I refer briefly to the importance of joint ventures and technology exchange. I am sure that my hon. Friend would agree that the encouragement of Japanese inward investment in the United Kingdom in appropriate areas is a means of strengthening our own economy and reducing imports. Japan built its industrial strength by learning the technology from others, and there are some sectoral areas today in which we can benefit from Japan's new technological advances, as well as, sometimes, from its production and management techniques. However, it is important that it is a two-way process. The Department of Industry is actively promoting the benefits to the United Kingdom of importing technology from Japan by means of joint ventures and other forms of technological collaboration. Industry, too, is increasingly active in that field.
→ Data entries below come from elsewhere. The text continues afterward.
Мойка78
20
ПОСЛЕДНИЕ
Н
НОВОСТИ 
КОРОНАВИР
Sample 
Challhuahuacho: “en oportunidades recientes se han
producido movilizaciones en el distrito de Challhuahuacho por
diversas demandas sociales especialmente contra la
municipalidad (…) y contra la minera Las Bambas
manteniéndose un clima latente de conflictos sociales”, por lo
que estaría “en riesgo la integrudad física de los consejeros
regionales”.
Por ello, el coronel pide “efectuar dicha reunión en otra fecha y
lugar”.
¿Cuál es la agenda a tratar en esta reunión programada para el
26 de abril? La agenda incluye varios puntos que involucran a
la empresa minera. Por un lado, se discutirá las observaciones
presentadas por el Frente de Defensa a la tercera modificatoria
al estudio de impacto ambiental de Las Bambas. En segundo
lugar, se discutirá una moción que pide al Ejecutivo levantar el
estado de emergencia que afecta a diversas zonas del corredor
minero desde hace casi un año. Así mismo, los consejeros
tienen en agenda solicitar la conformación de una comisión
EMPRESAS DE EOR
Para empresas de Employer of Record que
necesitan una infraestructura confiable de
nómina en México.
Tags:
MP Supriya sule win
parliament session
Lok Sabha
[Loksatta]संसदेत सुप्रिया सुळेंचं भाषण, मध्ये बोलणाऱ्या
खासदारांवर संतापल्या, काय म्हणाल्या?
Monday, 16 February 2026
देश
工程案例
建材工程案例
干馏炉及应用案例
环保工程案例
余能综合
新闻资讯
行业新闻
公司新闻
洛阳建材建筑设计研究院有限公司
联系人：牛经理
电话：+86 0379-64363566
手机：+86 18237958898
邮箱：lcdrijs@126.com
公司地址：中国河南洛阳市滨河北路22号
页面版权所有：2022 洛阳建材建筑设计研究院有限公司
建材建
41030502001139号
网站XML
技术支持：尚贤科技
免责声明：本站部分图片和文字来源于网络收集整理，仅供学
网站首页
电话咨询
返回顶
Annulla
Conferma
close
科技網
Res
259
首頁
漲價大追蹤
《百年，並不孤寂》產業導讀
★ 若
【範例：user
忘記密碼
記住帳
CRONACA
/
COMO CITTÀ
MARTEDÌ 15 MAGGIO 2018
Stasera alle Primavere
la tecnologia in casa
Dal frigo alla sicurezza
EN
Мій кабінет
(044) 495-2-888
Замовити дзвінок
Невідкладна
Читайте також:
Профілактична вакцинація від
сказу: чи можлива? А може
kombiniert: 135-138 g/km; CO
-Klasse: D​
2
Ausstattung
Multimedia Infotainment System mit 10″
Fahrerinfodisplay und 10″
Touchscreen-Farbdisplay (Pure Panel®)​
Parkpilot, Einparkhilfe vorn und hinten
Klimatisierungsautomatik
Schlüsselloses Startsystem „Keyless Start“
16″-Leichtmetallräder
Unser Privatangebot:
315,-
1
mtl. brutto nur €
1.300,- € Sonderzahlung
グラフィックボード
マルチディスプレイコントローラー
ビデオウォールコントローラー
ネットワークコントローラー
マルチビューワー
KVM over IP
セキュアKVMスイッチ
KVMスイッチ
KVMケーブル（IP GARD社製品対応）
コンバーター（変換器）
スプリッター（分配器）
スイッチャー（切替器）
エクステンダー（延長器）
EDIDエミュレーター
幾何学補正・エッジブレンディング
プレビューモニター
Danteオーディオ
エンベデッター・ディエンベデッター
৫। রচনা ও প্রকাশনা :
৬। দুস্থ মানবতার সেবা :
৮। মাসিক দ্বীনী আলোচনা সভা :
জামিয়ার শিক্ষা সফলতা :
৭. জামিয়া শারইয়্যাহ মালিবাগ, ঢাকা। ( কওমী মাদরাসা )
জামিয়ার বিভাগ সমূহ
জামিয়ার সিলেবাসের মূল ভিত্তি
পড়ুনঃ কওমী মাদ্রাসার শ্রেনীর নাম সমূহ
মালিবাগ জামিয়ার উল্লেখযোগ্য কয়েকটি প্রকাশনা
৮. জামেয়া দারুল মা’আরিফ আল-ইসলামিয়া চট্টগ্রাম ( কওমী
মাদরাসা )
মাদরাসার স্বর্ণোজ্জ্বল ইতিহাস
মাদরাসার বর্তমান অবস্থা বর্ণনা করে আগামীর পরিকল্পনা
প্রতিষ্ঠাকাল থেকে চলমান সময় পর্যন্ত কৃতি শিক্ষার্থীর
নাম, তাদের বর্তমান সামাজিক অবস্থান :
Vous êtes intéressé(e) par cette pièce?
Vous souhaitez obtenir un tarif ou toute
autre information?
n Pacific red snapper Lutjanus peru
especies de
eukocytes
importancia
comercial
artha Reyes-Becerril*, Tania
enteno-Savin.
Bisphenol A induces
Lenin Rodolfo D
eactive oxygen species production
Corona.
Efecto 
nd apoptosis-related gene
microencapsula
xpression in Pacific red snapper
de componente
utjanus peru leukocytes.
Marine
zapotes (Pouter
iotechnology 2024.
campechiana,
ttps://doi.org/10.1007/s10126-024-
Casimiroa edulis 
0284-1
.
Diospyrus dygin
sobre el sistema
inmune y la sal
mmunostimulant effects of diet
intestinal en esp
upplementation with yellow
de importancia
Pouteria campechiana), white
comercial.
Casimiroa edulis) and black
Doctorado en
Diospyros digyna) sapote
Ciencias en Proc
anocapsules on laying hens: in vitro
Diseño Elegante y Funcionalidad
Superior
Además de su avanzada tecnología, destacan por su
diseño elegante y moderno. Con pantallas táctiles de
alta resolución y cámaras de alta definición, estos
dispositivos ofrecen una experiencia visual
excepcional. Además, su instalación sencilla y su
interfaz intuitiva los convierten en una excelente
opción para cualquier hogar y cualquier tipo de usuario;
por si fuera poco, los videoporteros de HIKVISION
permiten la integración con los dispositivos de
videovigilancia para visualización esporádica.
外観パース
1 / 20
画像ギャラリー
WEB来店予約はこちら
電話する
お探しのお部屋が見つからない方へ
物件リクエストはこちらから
In the machine tool industry, for example, several major United Kingdom companies have entered into collaborative agreements.

An important initiative to strengthen United Kingdom industry in high technology areas was the agreement on industrial collaboration reached by the Minister of State with the Japanese Minister of International Trade and Industry in April. The Government are actively preparing, in close consultation with industry, for the follow-up to that. The first joint meeting between MITI and the Department will take place in early September. The Department also intends to sponsor two major studies of technology in Japan on information technology and on the application of electronics to manufacturing processes. It has just gone out to tender on both.

I am sure that my hon. Friend will agree that, just as we have to have regard to the need to protect our sensitive areas in the way that I have described, so, too, it is of great importance to our industry that we benefit from joint ventures and technological collaboration. I hope that the initiative that the Minister of State took in April will lead to many other developments.

I hope that I have said enough to demonstrate to my hon. Friend that the Government are conscious of the problems, and also to show the very much wider context in which relations with Japan must be considered.

Question put and agreed to.

Adjourned accordingly at Twelve midnight.